- WHAT NEEDS TO BE DONE -
Transcribe each record exactly; skip any picture.

(Recorded data)
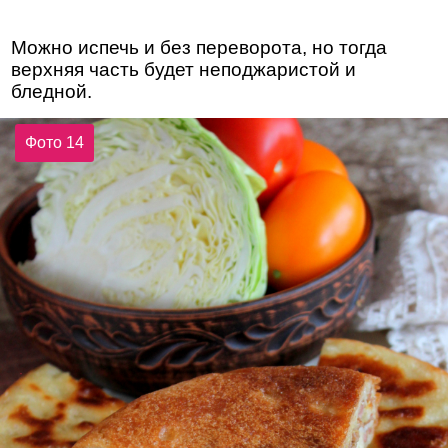
Можно испечь и без переворота, но тогда
верхняя часть будет неподжаристой и
бледной.
Фото 14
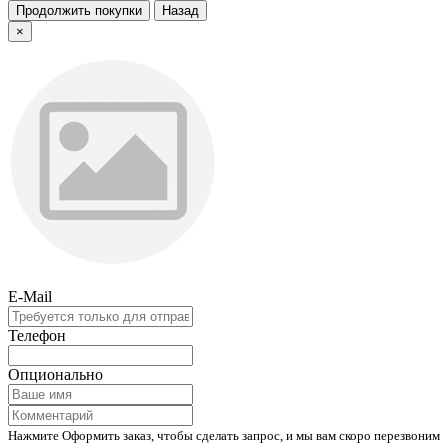
Продолжить покупки
Назад
×
E-Mail
Телефон
Опционально
Нажмите Оформить заказ, чтобы сделать запрос, и мы вам скоро перезвоним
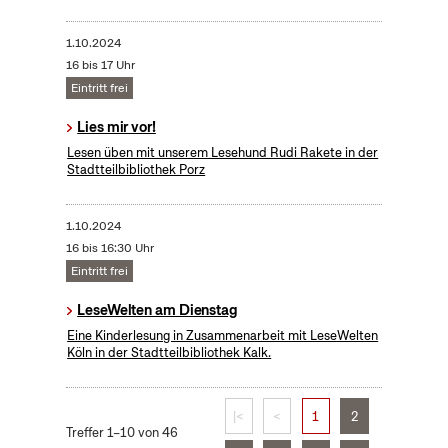
1.10.2024
16 bis 17 Uhr
Eintritt frei
Lies mir vor!
Lesen üben mit unserem Lesehund Rudi Rakete in der
Stadtteilbibliothek Porz
1.10.2024
16 bis 16:30 Uhr
Eintritt frei
LeseWelten am Dienstag
Eine Kinderlesung in Zusammenarbeit mit LeseWelten
Köln in der Stadtteilbibliothek Kalk.
|<
<
1
2
Treffer 1–10 von 46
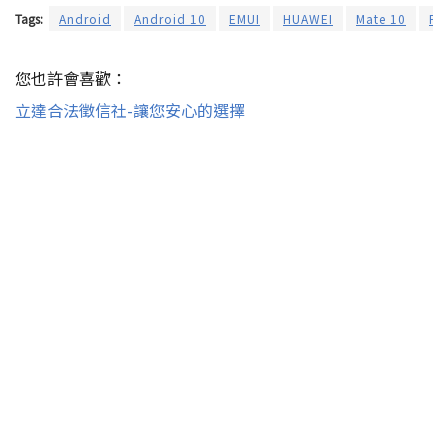
Tags:
Android
Android 10
EMUI
HUAWEI
Mate 10
P2
您也許會喜歡：
立達合法徵信社-讓您安心的選擇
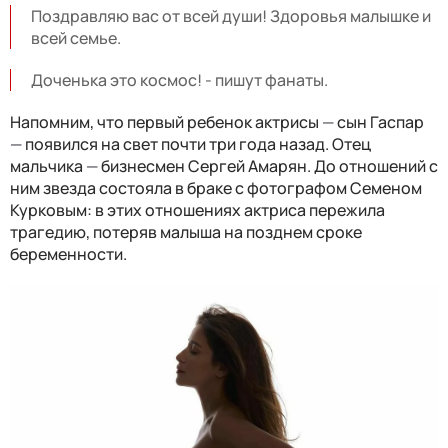
Поздравляю вас от всей души! Здоровья малышке и
всей семье.
Доченька это космос! - пишут фанаты.
Напомним, что первый ребенок актрисы
—
сын Гаспар
—
появился на свет почти три года назад. Отец
мальчика
—
бизнесмен Сергей Амарян. До отношений с
ним звезда состояла в браке с фотографом Семеном
Курковым: в этих отношениях актриса пережила
трагедию, потеряв малыша на позднем сроке
беременности.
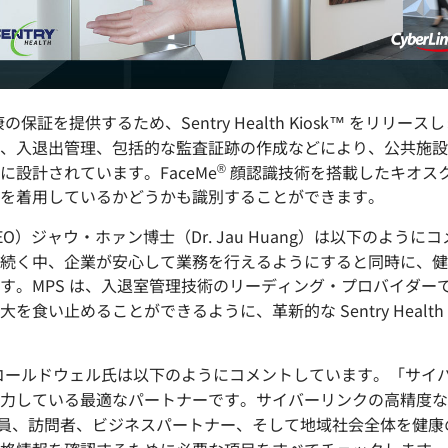
保証を提供するため、Sentry Health Kiosk™ をリ
入退出管理、包括的な監査証跡の作成などにより、公共施設や個人
®
設計されています。FaceMe
顔認識技術を搭載したキオス
を着用しているかどうかも識別することができます。
O）ジャウ・ホァン博士（Dr. Jau Huang）は以下のよう
続く中、企業が安心して業務を行えるようにすると同時に、健
す。MPS は、入退室管理技術のリーディング・プロバイダー
止めることができるように、革新的な Sentry Health Kios
・コールドウェル氏は以下のようにコメントしています。「サイ
している最適なパートナーです。サイバーリンクの高精度な F
sk™ は、従業員、訪問者、ビジネスパートナー、そして地域社会全体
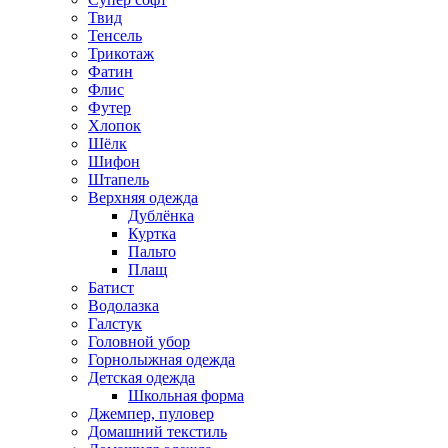
Твид
Тенсель
Трикотаж
Фатин
Флис
Футер
Хлопок
Шёлк
Шифон
Штапель
Верхняя одежда
Дублёнка
Куртка
Пальто
Плащ
Батист
Водолазка
Галстук
Головной убор
Горнолыжная одежда
Детская одежда
Школьная форма
Джемпер, пуловер
Домашний текстиль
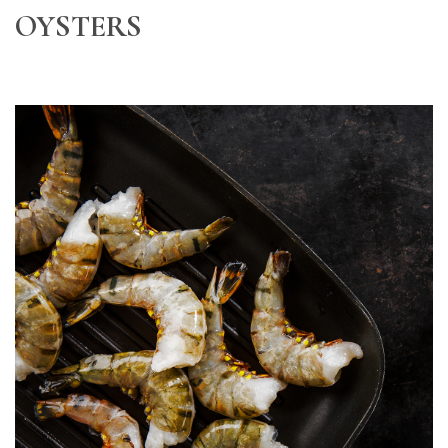
OYSTERS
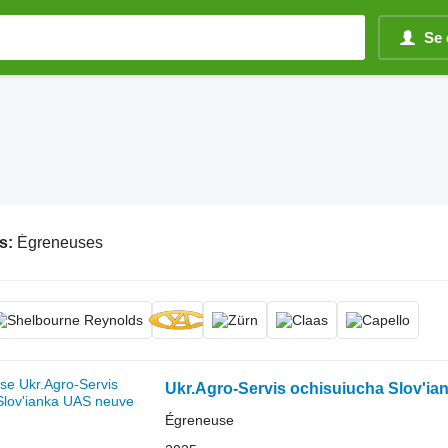
Se 
s:
Égreneuses
Ukr.Agro-Servis ochisuiucha Slov'i
Égreneuse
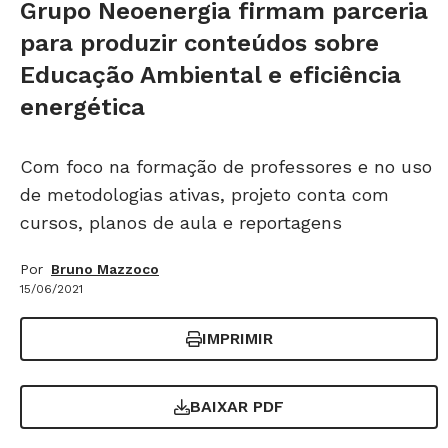
Grupo Neoenergia firmam parceria
para produzir conteúdos sobre
Educação Ambiental e eficiência
energética
Com foco na formação de professores e no uso
de metodologias ativas, projeto conta com
cursos, planos de aula e reportagens
Por
Bruno Mazzoco
15/06/2021
IMPRIMIR
BAIXAR PDF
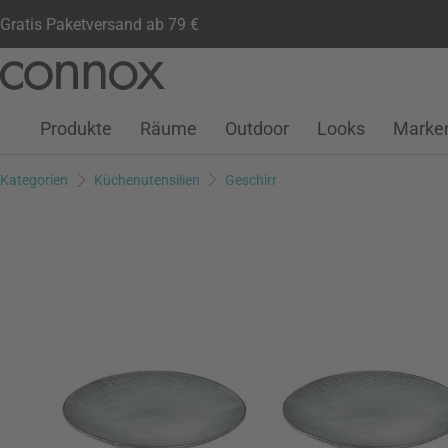
Gratis Paketversand ab 79 €
Kundenkonto
Wunschliste
Warenkorb
Direkt
Direkt
zum
zum
Seiteninhalt
Suchfeld
Produkte
Räume
Outdoor
Looks
Marke
springen
springen
Kategorien
Küchenutensilien
Geschirr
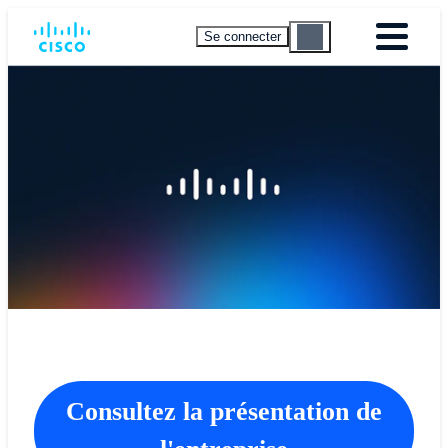
Se connecter
Consultez la présentation de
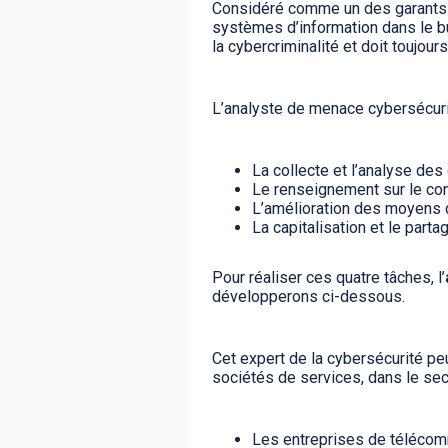
Considéré comme un des garants de
systèmes d’information dans le but
la cybercriminalité et doit toujo
L’analyste de menace cybersécurit
La collecte et l’analyse des
Le renseignement sur le co
L’amélioration des moyens d
La capitalisation et le parta
Pour réaliser ces quatre tâches, l’
développerons ci-dessous.
Cet expert de la cybersécurité peu
sociétés de services, dans le sec
Les entreprises de téléco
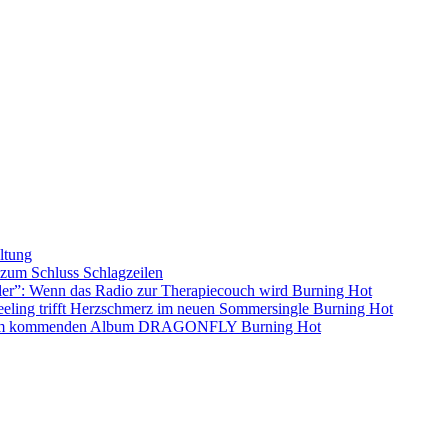
ltung
s zum Schluss
Schlagzeilen
ller”: Wenn das Radio zur Therapiecouch wird
Burning Hot
eling trifft Herzschmerz im neuen Sommersingle
Burning Hot
s dem kommenden Album DRAGONFLY
Burning Hot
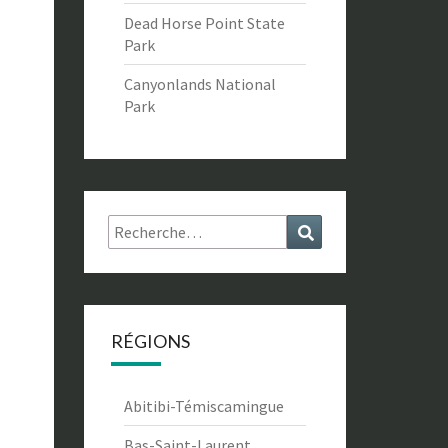
Dead Horse Point State
Park
Canyonlands National
Park
Rechercher :
Recherche
RÉGIONS
Abitibi-Témiscamingue
Bas-Saint-Laurent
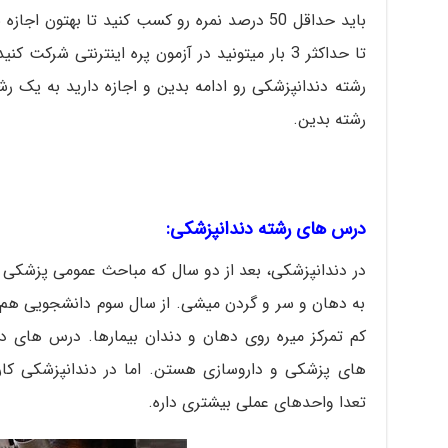
باید حداقل 50 درصد نمره رو کسب کنید تا بهتون ا
تا حداکثر 3 بار میتونید در آزمون پره اینترنتی شرک
رشته دندانپزشکی رو ادامه بدین و اجازه دارید به یک رشت
رشته بدین.
درس های رشته دندانپزشکی
:
در دندانپزشکی، بعد از دو سال که مباحث عمومی پزشکی
به دهان و سر و گردن میشی. از سال سوم دانشجویی هم
کم تمرکز میره روی دهان و دندان بیمارها. درس های د
های پزشکی و داروسازی هستن. اما در دندانپزشکی کا
تعدا واحدهای عملی بیشتری داره.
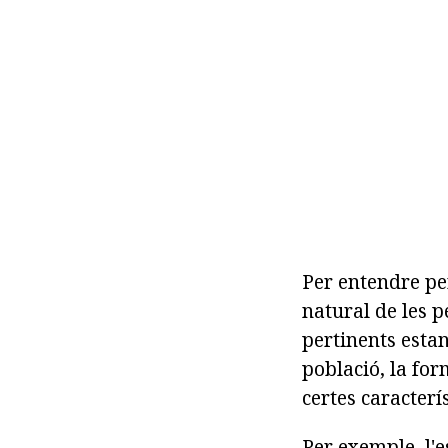
Per entendre pe
natural de les p
pertinents estan
població, la fo
certes caracterí
Per exemple, l'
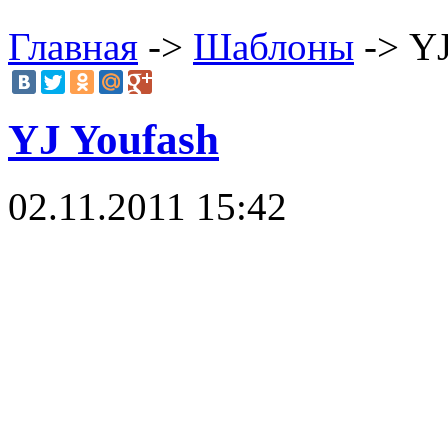
Главная
->
Шаблоны
-> YJ
YJ Youfash
02.11.2011 15:42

- RESULT OF THE EXERCISE -
Можно испечь и без переворота, но тогда
верхняя часть будет неподжаристой и
бледной.
Фото 14
Продолжить покупки
Назад
×
E-Mail
Телефон
Опционально
Нажмите Оформить заказ, чтобы сделать запрос, и мы вам скоро перезвоним
1.10.2024
16 bis 17 Uhr
Eintritt frei
Lies mir vor!
Lesen üben mit unserem Lesehund Rudi Rakete in der
Stadtteilbibliothek Porz
1.10.2024
16 bis 16:30 Uhr
Eintritt frei
LeseWelten am Dienstag
Eine Kinderlesung in Zusammenarbeit mit LeseWelten
Köln in der Stadtteilbibliothek Kalk.
|<
<
1
2
Treffer 1–10 von 46
Tags:
Android
Android 10
EMUI
HUAWEI
Mate 10
P2
您也許會喜歡：
立達合法徵信社-讓您安心的選擇
Поздравляю вас от всей души! Здоровья малышке и
всей семье.
Доченька это космос! - пишут фанаты.
Напомним, что первый ребенок актрисы
—
сын Гаспар
—
появился на свет почти три года назад. Отец
мальчика
—
бизнесмен Сергей Амарян. До отношений с
ним звезда состояла в браке с фотографом Семеном
Курковым: в этих отношениях актриса пережила
трагедию, потеряв малыша на позднем сроке
беременности.
保証を提供するため、Sentry Health Kiosk™ をリ
入退出管理、包括的な監査証跡の作成などにより、公共施設や個人
®
設計されています。FaceMe
顔認識技術を搭載したキオス
を着用しているかどうかも識別することができます。
O）ジャウ・ホァン博士（Dr. Jau Huang）は以下のよう
続く中、企業が安心して業務を行えるようにすると同時に、健
す。MPS は、入退室管理技術のリーディング・プロバイダー
止めることができるように、革新的な Sentry Health Kios
・コールドウェル氏は以下のようにコメントしています。「サイ
している最適なパートナーです。サイバーリンクの高精度な F
sk™ は、従業員、訪問者、ビジネスパートナー、そして地域社会全体
Твид
Тенсель
Трикотаж
Фатин
Флис
Футер
Хлопок
Шёлк
Шифон
Штапель
Верхняя одежда
Дублёнка
Куртка
Пальто
Плащ
Батист
Водолазка
Галстук
Головной убор
Горнолыжная одежда
Детская одежда
Школьная форма
Джемпер, пуловер
Домашний текстиль
OYSTERS
Se 
s:
Égreneuses
Ukr.Agro-Servis ochisuiucha Slov'i
Égreneuse
Grupo Neoenergia firmam parceria
para produzir conteúdos sobre
Educação Ambiental e eficiência
energética
Com foco na formação de professores e no uso
de metodologias ativas, projeto conta com
cursos, planos de aula e reportagens
Por
Bruno Mazzoco
15/06/2021
IMPRIMIR
BAIXAR PDF
Gratis Paketversand ab 79 €
Kundenkonto
Wunschliste
Warenkorb
Direkt
Direkt
zum
zum
Seiteninhalt
Suchfeld
Produkte
Räume
Outdoor
Looks
Marke
springen
springen
Kategorien
Küchenutensilien
Geschirr
Se connecter
Consultez la présentation de
Considéré comme un des garants de
systèmes d’information dans le but
la cybercriminalité et doit toujo
L’analyste de menace cybersécurit
La collecte et l’analyse des
Le renseignement sur le co
L’amélioration des moyens d
La capitalisation et le parta
Pour réaliser ces quatre tâches, l’
développerons ci-dessous.
Cet expert de la cybersécurité peu
sociétés de services, dans le sec
Les entreprises de téléco
ltung
s zum Schluss
Schlagzeilen
ller”: Wenn das Radio zur Therapiecouch wird
Burning Hot
eling trifft Herzschmerz im neuen Sommersingle
Burning Hot
s dem kommenden Album DRAGONFLY
Burning Hot
Dead Horse Point State
Park
Canyonlands National
Park
Rechercher :
Recherche
RÉGIONS
Abitibi-Témiscamingue
Bas-Saint-Laurent
باید حداقل 50 درصد نمره رو کسب کنید تا بهتون ا
تا حداکثر 3 بار میتونید در آزمون پره اینترنتی شرک
رشته دندانپزشکی رو ادامه بدین و اجازه دارید به یک رشت
رشته بدین.
درس های رشته دندانپزشکی
:
در دندانپزشکی، بعد از دو سال که مباحث عمومی پزشکی
به دهان و سر و گردن میشی. از سال سوم دانشجویی هم
کم تمرکز میره روی دهان و دندان بیمارها. درس های د
های پزشکی و داروسازی هستن. اما در دندانپزشکی کا
تعدا واحدهای عملی بیشتری داره.
Per entendre pe
natural de les p
pertinents estan
població, la fo
certes caracterí
Per exemple, l'
Главная
->
Шаблоны
-> YJ
YJ Youfash
02.11.2011 15:42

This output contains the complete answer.